Monday, May 17th 2010, 5:01AM
Dunn said at the annual meeting that "M&A activity can provide a useful means to accelerate our growth strategy, we don't see it as a strategic necessity."
Still, he said he was pleased the Australian Competition and Consumer Commission (ACCC) cleared the merger, and if it goes ahead, it "would certainly accelerate our growth strategy further."
The trans-Tasman financial services firm is waiting on the Commerce Commission to give the merger the tick after the ACCC blocked a rival bid by National Australia Bank which trumped the AMP offer for AXA AP's Australasian businesses. NAB is attempting to persuade the Australian regulator to change its mind.
Both AMP and AXA have wealth protection businesses in Australasia, and under the proposal, AMP would buy the Asia Pacific businesses, sell the Asian operation to AXA's French parent and keep the Australian and New Zealand units. The French parent owns 54% of AXA AP.
The Commerce Commission is due to make a decision on AMP's bid on May 14.

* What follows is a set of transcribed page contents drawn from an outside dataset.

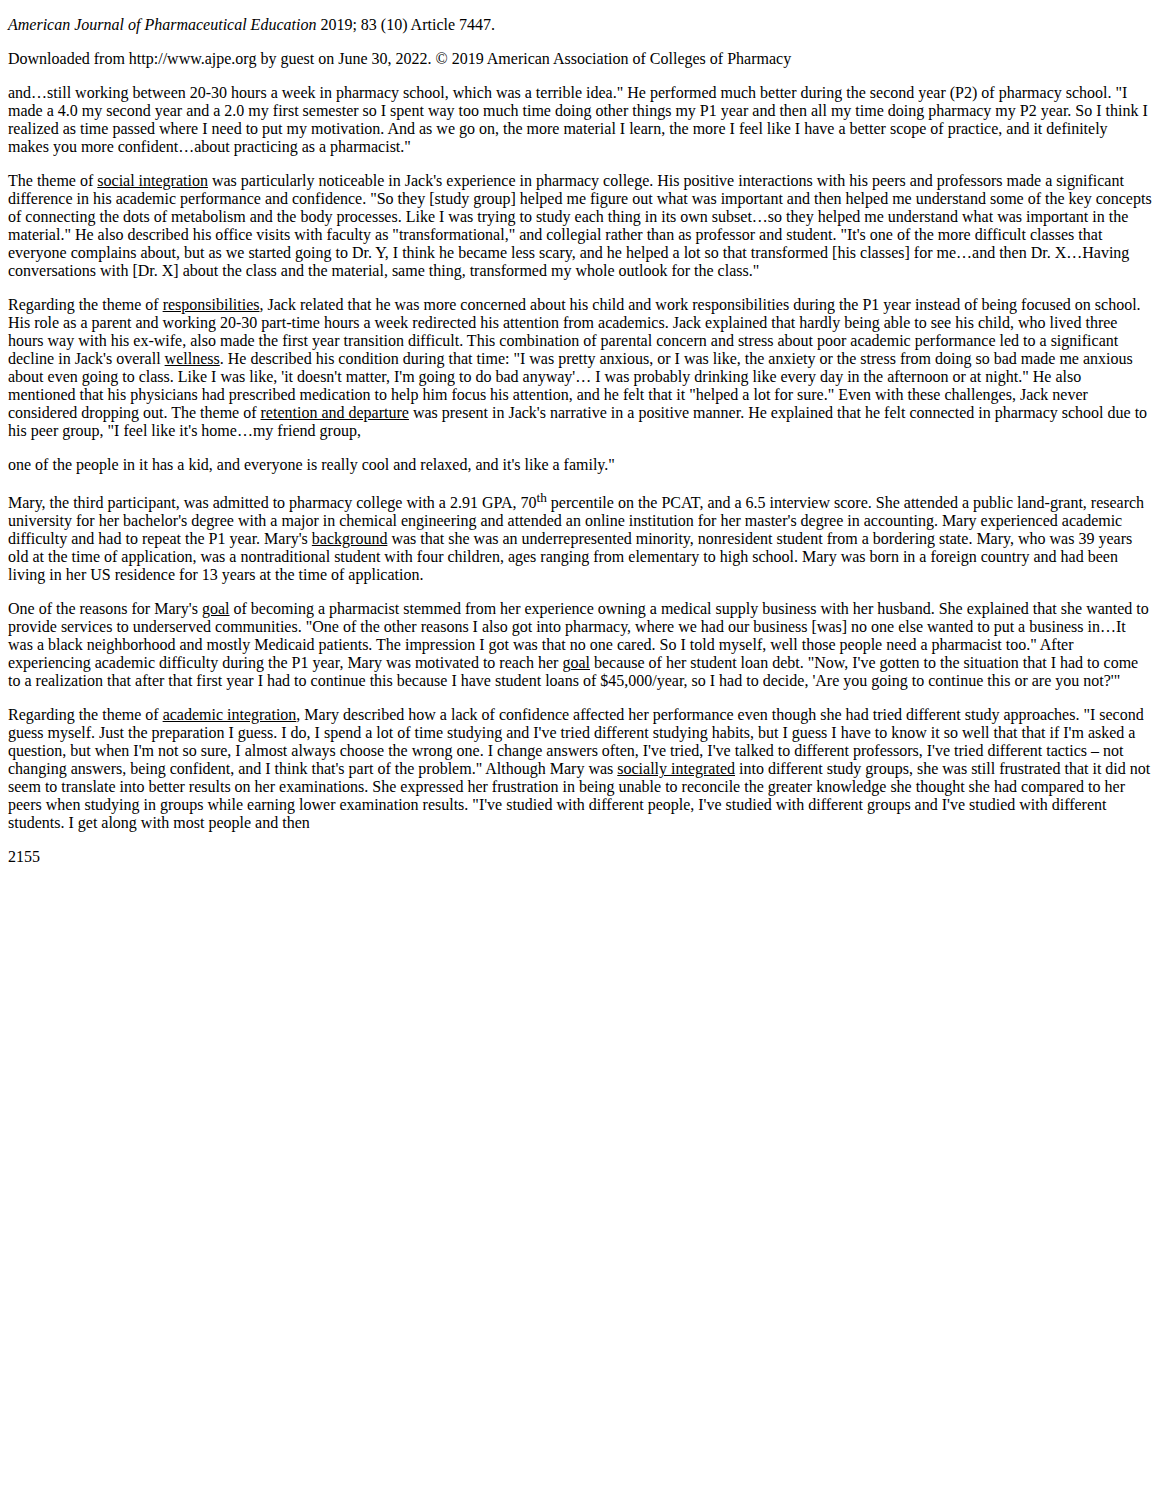American Journal of Pharmaceutical Education 2019; 83 (10) Article 7447.
Downloaded from http://www.ajpe.org by guest on June 30, 2022. © 2019 American Association of Colleges of Pharmacy
and…still working between 20-30 hours a week in pharmacy school, which was a terrible idea." He performed much better during the second year (P2) of pharmacy school. "I made a 4.0 my second year and a 2.0 my first semester so I spent way too much time doing other things my P1 year and then all my time doing pharmacy my P2 year. So I think I realized as time passed where I need to put my motivation. And as we go on, the more material I learn, the more I feel like I have a better scope of practice, and it definitely makes you more confident…about practicing as a pharmacist."
The theme of social integration was particularly noticeable in Jack's experience in pharmacy college. His positive interactions with his peers and professors made a significant difference in his academic performance and confidence. "So they [study group] helped me figure out what was important and then helped me understand some of the key concepts of connecting the dots of metabolism and the body processes. Like I was trying to study each thing in its own subset…so they helped me understand what was important in the material." He also described his office visits with faculty as "transformational," and collegial rather than as professor and student. "It's one of the more difficult classes that everyone complains about, but as we started going to Dr. Y, I think he became less scary, and he helped a lot so that transformed [his classes] for me…and then Dr. X…Having conversations with [Dr. X] about the class and the material, same thing, transformed my whole outlook for the class."
Regarding the theme of responsibilities, Jack related that he was more concerned about his child and work responsibilities during the P1 year instead of being focused on school. His role as a parent and working 20-30 part-time hours a week redirected his attention from academics. Jack explained that hardly being able to see his child, who lived three hours way with his ex-wife, also made the first year transition difficult. This combination of parental concern and stress about poor academic performance led to a significant decline in Jack's overall wellness. He described his condition during that time: "I was pretty anxious, or I was like, the anxiety or the stress from doing so bad made me anxious about even going to class. Like I was like, 'it doesn't matter, I'm going to do bad anyway'… I was probably drinking like every day in the afternoon or at night." He also mentioned that his physicians had prescribed medication to help him focus his attention, and he felt that it "helped a lot for sure." Even with these challenges, Jack never considered dropping out. The theme of retention and departure was present in Jack's narrative in a positive manner. He explained that he felt connected in pharmacy school due to his peer group, "I feel like it's home…my friend group,
one of the people in it has a kid, and everyone is really cool and relaxed, and it's like a family."
Mary, the third participant, was admitted to pharmacy college with a 2.91 GPA, 70th percentile on the PCAT, and a 6.5 interview score. She attended a public land-grant, research university for her bachelor's degree with a major in chemical engineering and attended an online institution for her master's degree in accounting. Mary experienced academic difficulty and had to repeat the P1 year. Mary's background was that she was an underrepresented minority, nonresident student from a bordering state. Mary, who was 39 years old at the time of application, was a nontraditional student with four children, ages ranging from elementary to high school. Mary was born in a foreign country and had been living in her US residence for 13 years at the time of application.
One of the reasons for Mary's goal of becoming a pharmacist stemmed from her experience owning a medical supply business with her husband. She explained that she wanted to provide services to underserved communities. "One of the other reasons I also got into pharmacy, where we had our business [was] no one else wanted to put a business in…It was a black neighborhood and mostly Medicaid patients. The impression I got was that no one cared. So I told myself, well those people need a pharmacist too." After experiencing academic difficulty during the P1 year, Mary was motivated to reach her goal because of her student loan debt. "Now, I've gotten to the situation that I had to come to a realization that after that first year I had to continue this because I have student loans of $45,000/year, so I had to decide, 'Are you going to continue this or are you not?'"
Regarding the theme of academic integration, Mary described how a lack of confidence affected her performance even though she had tried different study approaches. "I second guess myself. Just the preparation I guess. I do, I spend a lot of time studying and I've tried different studying habits, but I guess I have to know it so well that that if I'm asked a question, but when I'm not so sure, I almost always choose the wrong one. I change answers often, I've tried, I've talked to different professors, I've tried different tactics – not changing answers, being confident, and I think that's part of the problem." Although Mary was socially integrated into different study groups, she was still frustrated that it did not seem to translate into better results on her examinations. She expressed her frustration in being unable to reconcile the greater knowledge she thought she had compared to her peers when studying in groups while earning lower examination results. "I've studied with different people, I've studied with different groups and I've studied with different students. I get along with most people and then
2155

Peter Mason, AMP's chairman, said the banks are moving aggressively into wealth management, and are now the firm's "biggest competitors."
Mason said the company's merger and acquisition activity requires "patience and perseverance" to retain value for shareholders, and "is not something that we will rush."
"We believe we can put forward a proposal that is financially disciplined and will create value for AMP shareholders, and which the independent directors of AXA Asia Pacific will be able to recommend to their minority shareholders," he said.